10. The rollator of claim 9, wherein the entirety of the longitudinal axis extending along the corresponding forearm gutter resides between the two opposing side planes.
11. The rollator of claim 9, wherein each of the pair of planes pass through a respective pair of the plurality of wheel assemblies.
12. The rollator of claim 9, wherein each of the pair of planes pass through respective ones of the first side frame and the second side frame.
13. The rollator of claim 9, wherein the anterior element includes two ends and the posterior element includes two ends, the anterior element rotatably coupled to the posterior element, rotation of the anterior element and the posterior element is adapted to move the X-folder between an open X-folder state and a closed X-folder state.
14. The rollator of claim 13 wherein the first end of the anterior element is rotatably coupled to a lower portion of the first side frame at two locations disposed at a first horizontal distance, and the first end of the posterior element of the X-folder is rotatably coupled to a lower portion of the second side frame at two locations disposed at a second horizontal distance, such that the first horizontal distance and the second horizontal distance are selected to dispose the first side frame into substantial parallel disposition with the second side frame.

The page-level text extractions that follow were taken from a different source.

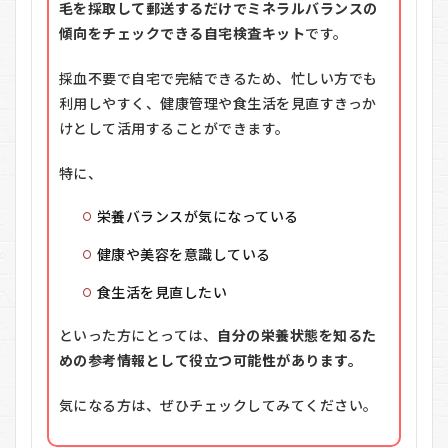
毛を採取して郵送するだけでミネラルバランスの
傾向をチェックできる自宅検査キット
です。
採血不要で自宅で完結できるため、忙しい方でも
利用しやすく、健康管理や食生活を見直すきっか
けとして活用することができます。
特に、
栄養バランスが気になっている
健康や美容を意識している
食生活を見直したい
といった方にとっては、
自分の栄養状態を知るた
めの参考情報として役立つ可能性があります。
気になる方は、ぜひチェックしてみてください。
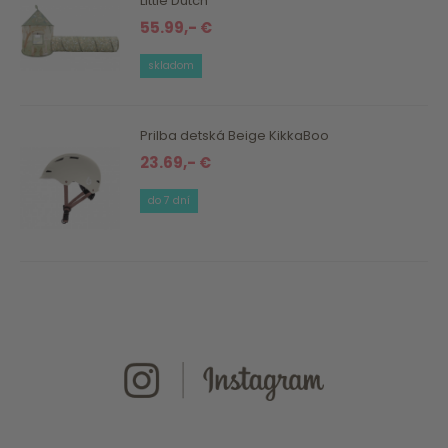
Little Dutch
55.99,- €
skladom
Prilba detská Beige KikkaBoo
23.69,- €
do 7 dní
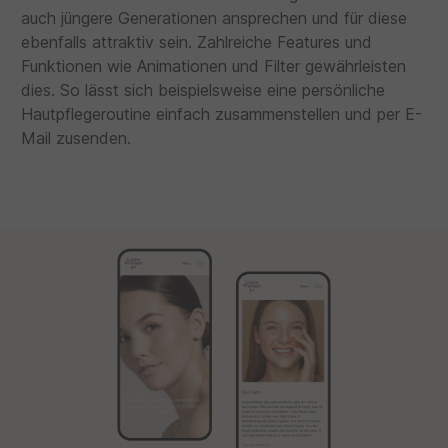
auch jüngere Generationen ansprechen und für diese
ebenfalls attraktiv sein. Zahlreiche Features und
Funktionen wie Animationen und Filter gewährleisten
dies. So lässt sich beispielsweise eine persönliche
Hautpflegeroutine einfach zusammenstellen und per E-
Mail zusenden.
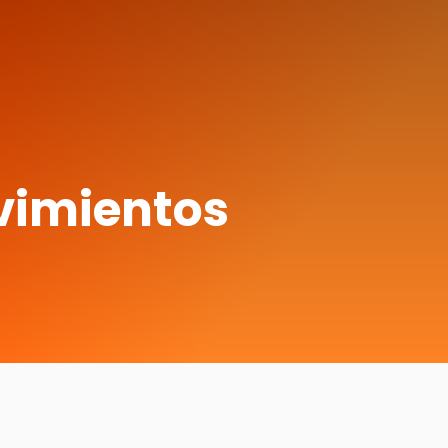
vimientos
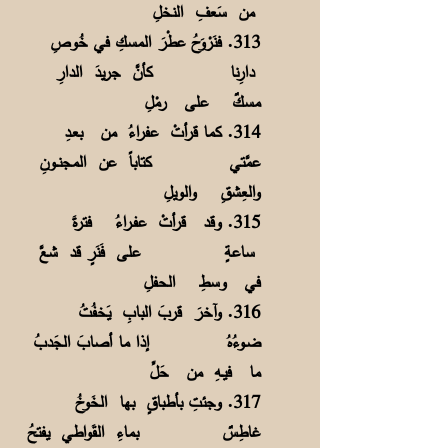
من سَعفِ النخلِ
313. فنَرْوَحُ عطْرَ المسكِ في خُوصِ
دارِنا
كأنَّ جريدَ الدارِ
مسكٌ على رمْلِ
314. كما قرأتْ عفراءُ من بعـدِ
عمَّتي
كتاباً عن المجنــونِ
والعِشقِ والويلِ
315. وقد قرأتْ عفـراءُ فترةَ
ساعةٍ
على فَنَرٍ قد شعَّ
في وسطِ الحفلِ
316. وآخرَ قربَ البابِ يَخفُتُ
ضـوءُهُ
إذا ما أصابَ الجَدبُ
ما فيـهِ من حَلِّ
317. وجئتِ بأطباقٍ بها الخَوخُ
غاطِسٌ
بماءِ القَواطي يفتحُ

15. The rollator of claim 9 further comprising a plurality of wheel direction locks each coupled to the frame above a respective wheel assembly, each wheel direction lock having a wheel direction lock element adapted to insert into a lock depression in a respective wheel fork to lock the respective wheel fork relative to the frame.
16. The rollator of claim 9, further comprising a seat member translatably coupled to the frame.

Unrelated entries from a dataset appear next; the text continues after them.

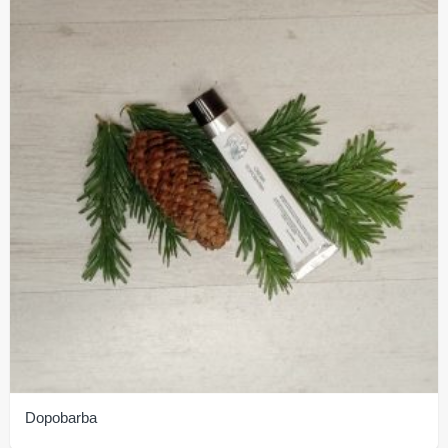
Dopobarba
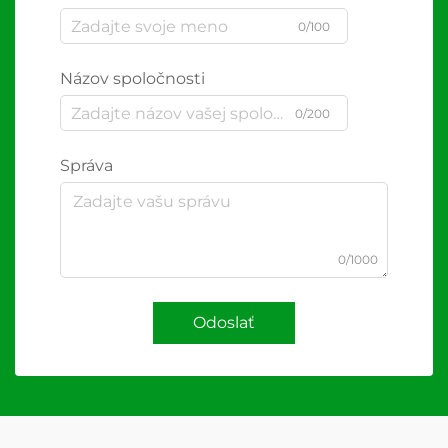
0/100
Názov spoločnosti
0/200
Správa
0/1000
Odoslať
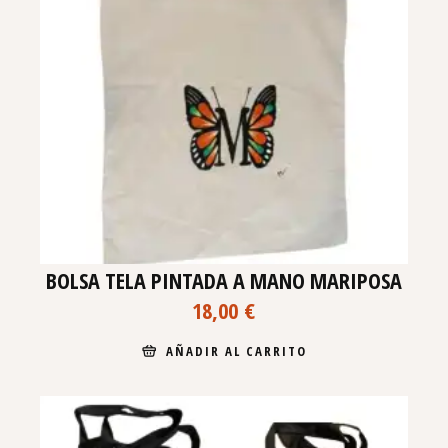
BOLSA TELA PINTADA A MANO MARIPOSA
18,00
€
AÑADIR AL CARRITO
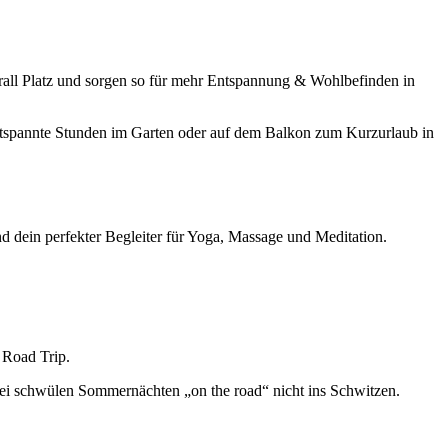
rall Platz und sorgen so für mehr Entspannung & Wohlbefinden in
entspannte Stunden im Garten oder auf dem Balkon zum Kurzurlaub in
d dein perfekter Begleiter für Yoga, Massage und Meditation.
 Road Trip.
bei schwülen Sommernächten „on the road“ nicht ins Schwitzen.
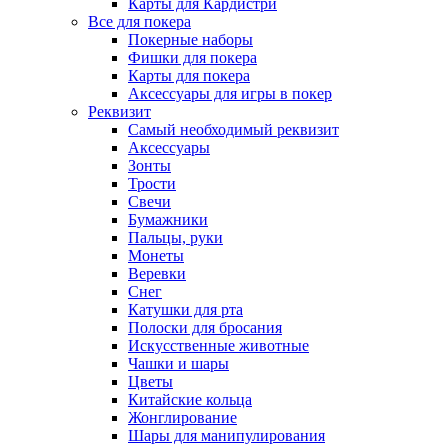
Карты для Кардистри
Все для покера
Покерные наборы
Фишки для покера
Карты для покера
Аксессуары для игры в покер
Реквизит
Самый необходимый реквизит
Аксессуары
Зонты
Трости
Свечи
Бумажники
Пальцы, руки
Монеты
Веревки
Снег
Катушки для рта
Полоски для бросания
Искусственные животные
Чашки и шары
Цветы
Китайские кольца
Жонглирование
Шары для манипулирования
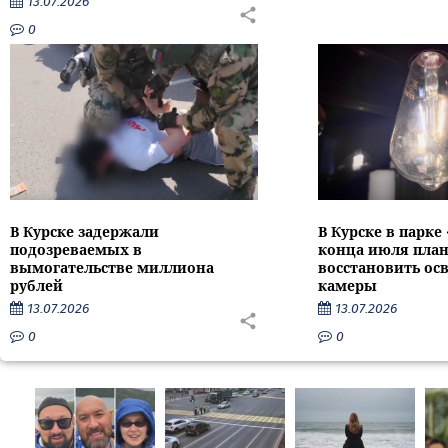
13.07.2026
0
В Курске задержали
В Курске в парке
подозреваемых в
конца июля пла
вымогательстве миллиона
восстановить ос
рублей
камеры
13.07.2026
13.07.2026
0
0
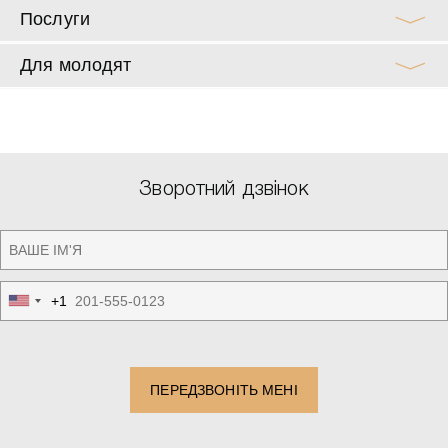
Послуги
Для молодят
Зворотний дзвінок
+1
United
States
+1
ПЕРЕДЗВОНІТЬ МЕНІ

17. A rollator for use on a walking surface for a user having one or two forearms, the rollator comprising:
a frame having a first side frame and a second side frame extending along respective ones of a spaced, generally parallel pair of planes;
an X-folder apparatus having a pair of pivotally connected rigid elements, each rigid element being pivotally coupled to a respective one of the first side frame and the second side frame and being detachably connected to the other one of the first side frame and the second side frame;
a plurality of wheel assemblies coupled to the frame for supporting the frame above the walking surface;
a first upper body support coupled to and disposable at an adjustable height above the first side frame;
a second upper body support coupled to and disposable at an adjustable height above the second side frame; and
a pair of forearm gutters coupled to respective ones of the first and second upper body supports for engaging and supporting a respective forearm of the user during use, a majority of each forearm gutter being positioned between each of the pair of planes.
18. The rollator of claim 17, wherein each of the pair of planes pass through a respective pair of the plurality of wheel assemblies.
19. The rollator of claim 17, wherein each of the pair of planes pass through respective ones of the first side frame and the second side frame.
20. The rollator of claim 17, wherein the first side frame and the second side frame each include at least one curved tube.